Conference publication

Publication details

Gregory, S, Gregory, B, Wood, D, Butler, D, Pasfield-Neofitou, S, Hearns, M, de Freitas, S, Farley, H, Waren, I, Jacka, L, Stokes-Thompson, F, Cox, R, Crowther, P, Atkins, C, McDonald, M, Reiners, T, Wood, L, Sim, J, Grant, S, Campbell, C, Hillier, M, Meredith, G, Steel, C, Jegathesan, JJ, Zagami, J, Sinnappan, S, Gaukrodger, B, Schutt, S, Le Rossignol, K, Hill, M, Rive, P & Wang X 2014, 'Rhetoric and reality: critical perspectives on education in a 3D virtual world', in B Hegarty & J McDonald (eds), Rhetoric and reality: 2014 ASCILITE proceedings, Dunedin, New Zealand, 23-26 November, ASCILITE, Dunedin, New Zealand, pp. 279-289. ISBN: 9780473307509

Article available on Open Access


The emergence of any new educational technology is often accompanied by inflated expectations about its potential for transforming pedagogical practice and improving student learning outcomes.

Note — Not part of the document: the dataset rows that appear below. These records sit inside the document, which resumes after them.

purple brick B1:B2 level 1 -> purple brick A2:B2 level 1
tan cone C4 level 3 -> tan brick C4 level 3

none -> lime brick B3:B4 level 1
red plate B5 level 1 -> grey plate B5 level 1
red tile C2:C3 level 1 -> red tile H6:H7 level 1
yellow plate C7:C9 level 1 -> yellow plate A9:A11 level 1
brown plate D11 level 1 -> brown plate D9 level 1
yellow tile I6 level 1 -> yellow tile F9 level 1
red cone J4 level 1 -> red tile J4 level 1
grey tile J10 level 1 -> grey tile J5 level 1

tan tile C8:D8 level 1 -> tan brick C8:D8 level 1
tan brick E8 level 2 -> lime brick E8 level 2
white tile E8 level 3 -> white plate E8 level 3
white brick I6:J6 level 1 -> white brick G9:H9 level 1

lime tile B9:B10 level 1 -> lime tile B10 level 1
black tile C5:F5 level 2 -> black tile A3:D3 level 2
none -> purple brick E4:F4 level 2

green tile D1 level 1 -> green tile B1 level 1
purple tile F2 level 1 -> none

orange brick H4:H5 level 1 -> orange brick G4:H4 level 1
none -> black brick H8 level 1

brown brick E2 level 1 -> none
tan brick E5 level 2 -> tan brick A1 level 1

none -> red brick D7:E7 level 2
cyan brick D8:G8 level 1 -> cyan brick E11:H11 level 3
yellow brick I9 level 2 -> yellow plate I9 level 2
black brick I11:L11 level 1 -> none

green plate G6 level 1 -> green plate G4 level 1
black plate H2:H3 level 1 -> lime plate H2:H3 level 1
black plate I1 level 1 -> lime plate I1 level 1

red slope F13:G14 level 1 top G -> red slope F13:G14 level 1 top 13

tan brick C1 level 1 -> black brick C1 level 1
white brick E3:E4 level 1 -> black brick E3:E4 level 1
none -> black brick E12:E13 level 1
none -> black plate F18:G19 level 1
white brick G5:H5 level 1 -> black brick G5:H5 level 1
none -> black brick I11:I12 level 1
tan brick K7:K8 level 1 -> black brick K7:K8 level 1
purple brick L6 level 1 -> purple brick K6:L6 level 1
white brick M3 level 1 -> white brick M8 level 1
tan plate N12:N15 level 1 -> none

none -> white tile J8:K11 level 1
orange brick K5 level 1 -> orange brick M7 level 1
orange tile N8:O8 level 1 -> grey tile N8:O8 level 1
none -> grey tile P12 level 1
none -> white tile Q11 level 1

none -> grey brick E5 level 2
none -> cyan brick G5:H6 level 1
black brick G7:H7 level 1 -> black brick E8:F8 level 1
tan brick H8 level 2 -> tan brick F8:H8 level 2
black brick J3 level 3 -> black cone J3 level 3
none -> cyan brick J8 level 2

A critique of the rhetoric accompanying the evolution of 3D virtual world education reveals a similar pattern, with the initial hype based more on rhetoric than research demonstrating the extent to which rhetoric matches reality. Addressed are the perceived gaps in the literature through a critique of the rhetoric evident throughout the evolution of the application of virtual worlds in education and the reality based on the reported experiences of experts in the field of educational technology, who are all members of the Australian and New Zealand Virtual Worlds Working Group. The experiences reported highlight a range of effective virtual world collaborative and communicative teaching experiences conducted in members’ institutions. Perspectives vary from those whose reality is the actuation of the initial rhetoric in the early years of virtual world education, to those whose reality is fraught with challenges that belie the rhetoric. Although there are concerns over institutional resistance, restrictions, and outdated processes on the one-hand, and excitement over the rapid emergence of innovation on the other, the prevailing reality seems to be that virtual world education is both persistent and sustainable. Explored are critical perspectives on the rhetoric and reality on the educational uptake and use of virtual worlds in higher education, providing an overview of the current and future directions for learning in virtual worlds.